- Task instructions -
All the lines below need to be transcribed exactly. Pictures get left out.

==============================

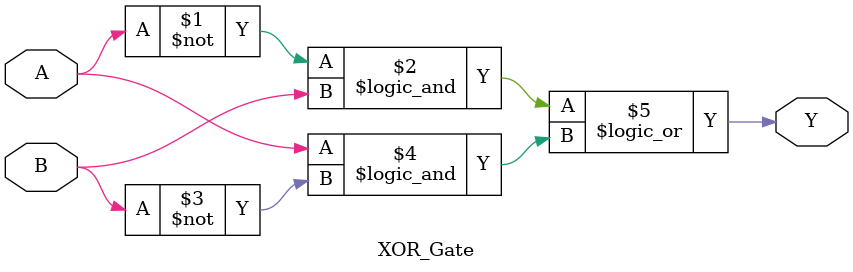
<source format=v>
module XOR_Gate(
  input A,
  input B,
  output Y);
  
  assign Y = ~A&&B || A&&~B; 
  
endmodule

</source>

==============================

- Output for this task -
<source format=v>
module XOR_Gate(
  input A,
  input B,
  output Y);
  
  assign Y = ~A&&B || A&&~B; 
  
endmodule

</source>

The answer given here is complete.